業績の良い事業と悪い事業がある場合、両事業をどう進めれば良いですか?
新会社を設立して業績の良い事業Aだけ新会社に移すなど、両事業は今後どのような方針で進めていけば良いでしょうか?
事業Bを切り離して事業譲渡を進めるか、両事業のシナジーが見込める事業展開を模索するか、あるいは事業Aからの売上を原資に事業Bの再建を目指す等が考えられます。
現状の把握と会社の再建
このままだと資金が尽きる状況とのことですので、会社としてはとにかく利益を出す必要があります。事業Aにしても事業Bにしても、会社として利益が上がらないと話になりませんので、まずは、不振の原因を探ります。
具体的には、財務状況の把握、事業Bの業績不振の原因や事業Aから会社としてシナジーが見出せるかどうかの確認を行います。

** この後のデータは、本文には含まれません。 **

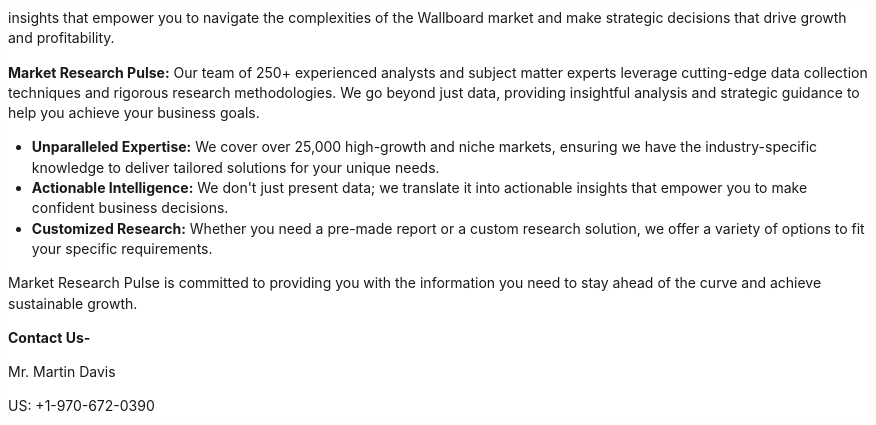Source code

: insights that empower you to navigate the complexities of the Wallboard market and make strategic decisions that drive growth and profitability.</p><p><strong>Market Research Pulse:</strong>&nbsp;Our team of 250+ experienced analysts and subject matter experts leverage cutting-edge data collection techniques and rigorous research methodologies. We go beyond just data, providing insightful analysis and strategic guidance to help you achieve your business goals.</p><ul><li><strong>Unparalleled Expertise:</strong>&nbsp;We cover over 25,000 high-growth and niche markets, ensuring we have the industry-specific knowledge to deliver tailored solutions for your unique needs.</li><li><strong>Actionable Intelligence:</strong>&nbsp;We don't just present data; we translate it into actionable insights that empower you to make confident business decisions.</li><li><strong>Customized Research:</strong>&nbsp;Whether you need a pre-made report or a custom research solution, we offer a variety of options to fit your specific requirements.</li></ul><p>Market Research Pulse is committed to providing you with the information you need to stay ahead of the curve and achieve sustainable growth.</p><p><strong>Contact Us-</strong></p><p>Mr. Martin Davis</p><p>US: +1-970-672-0390</p>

また、必要に応じて、資金調達の観点から、大口の債権者の意向も確認する必要があります。
方向の確認と法的な問題
会社の再建方法には、事業の内容、経営の意向によって、様々な方策と方向がありえます。
例えば、不採算部門である事業Bを分離して同業の他社へ譲渡することを考えた場合、事業譲渡をする、新しく会社を設立して新設会社ごと譲渡する等のほか、場合によっては、担当者が独立して事業を引継ぐ場合もあり得ます。

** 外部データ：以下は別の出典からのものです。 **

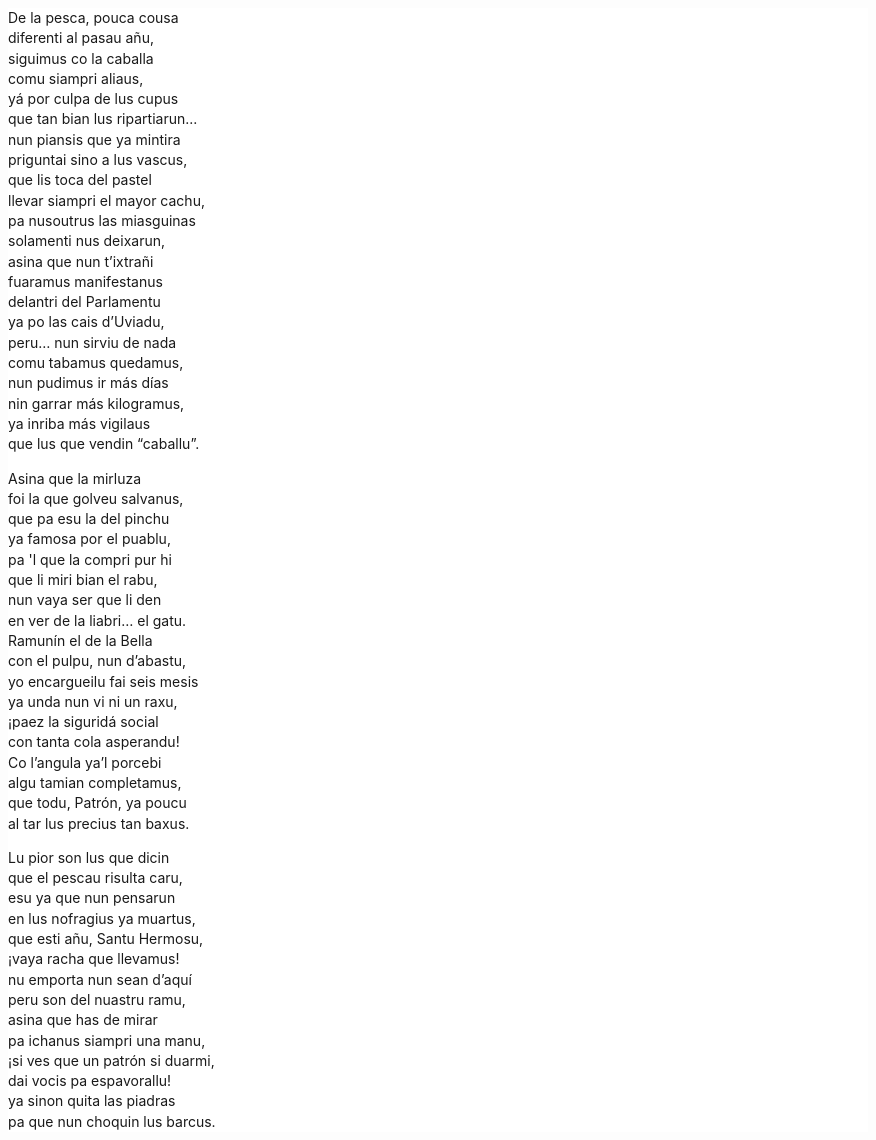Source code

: De la pesca, pouca cousa\
diferenti al pasau añu,\
siguimus co la caballa\
comu siampri aliaus,\
yá por culpa de lus cupus\
que tan bian lus ripartiarun...\
nun piansis que ya mintira\
priguntai sino a lus vascus,\
que lis toca del pastel\
llevar siampri el mayor cachu,\
pa nusoutrus las miasguinas\
solamenti nus deixarun,\
asina que nun t’ixtrañi\
fuaramus manifestanus\
delantri del Parlamentu\
ya po las cais d’Uviadu,\
peru… nun sirviu de nada\
comu tabamus quedamus,\
nun pudimus ir más días\
nin garrar más kilogramus,\
ya inriba más vigilaus\
que lus que vendin “caballu”.

Asina que la mirluza\
foi la que golveu salvanus,\
que pa esu la del pinchu\
ya famosa por el puablu,\
pa 'l que la compri pur hi\
que li miri bian el rabu,\
nun vaya ser que li den\
en ver de la liabri… el gatu.\
Ramunín el de la Bella\
con el pulpu, nun d’abastu,\
yo encargueilu fai seis mesis\
ya unda nun vi ni un raxu,\
¡paez la siguridá social\
con tanta cola asperandu!\
Co l’angula ya’l porcebi\
algu tamian completamus,\
que todu, Patrón, ya poucu\
al tar lus precius tan baxus.

Lu pior son lus que dicin\
que el pescau risulta caru,\
esu ya que nun pensarun\
en lus nofragius ya muartus,\
que esti añu, Santu Hermosu,\
¡vaya racha que llevamus!\
nu emporta nun sean d’aquí\
peru son del nuastru ramu,\
asina que has de mirar\
pa ichanus siampri una manu,\
¡si ves que un patrón si duarmi,\
dai vocis pa espavorallu!\
ya sinon quita las piadras\
pa que nun choquin lus barcus.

好調な事業Aと不振の事業Bのどちらを新会社または第三者に譲渡するかは、事業の内容、名声、税務、従業員、事業移転の手続きの難易度などにより検討します。
いずれの場合であっても、会社法の手続きのほか、事業に必要な許認可の引継ぎ、人的なリソースと労働問題、事業資産の法的な移転について調査・確認を行い、当該スキームが法的に実現可能かどうかを確認してから動く必要があります。
実際の対応時のポイント
実際に対応する場合は、以下の実務的なポイントを押さえつつ、事業Bの業績不振と事業Aの強みを考慮して、もっとも利益が見込めて、かつ法的に実現可能な方策をとることになります。
許認可関係
事業に許認可が必要な場合は、業法および監督官庁のガイドラインなどを再度確認する必要があります。
キーパーソン
事業にキーパーソンがいる場合には、当該人物の意向や待遇、モチベーションを考慮する必要があります。
労務
仮に、事業を譲渡したり、閉鎖したりする場合は、従業員の解雇や転籍の問題も発生しますので、労務面についても早期に確認と検討を要します。
資産関係
資産関係については、特に事業に必要な不動産、知的財産について確認します。不動産については、賃貸借契約の移行が可能か、必要に応じて売却をするかどうかなど、また知的財産については、ライセンス契約の譲渡やサブライセンスが可能かどうかも再度検討します。
まとめ
以上のような検討をしても、事業Bを継続することが難しい場合や、事業Bの引き取り先がない場合は、事業Bの閉鎖もありうるところかと思います。会社としては利益を上げることが最優先ですから、事業Bへのこだわりや思い入れは思い切って捨てて、現実的な方向を模索することになります。
※この記事は、2023年12月27日に作成されました。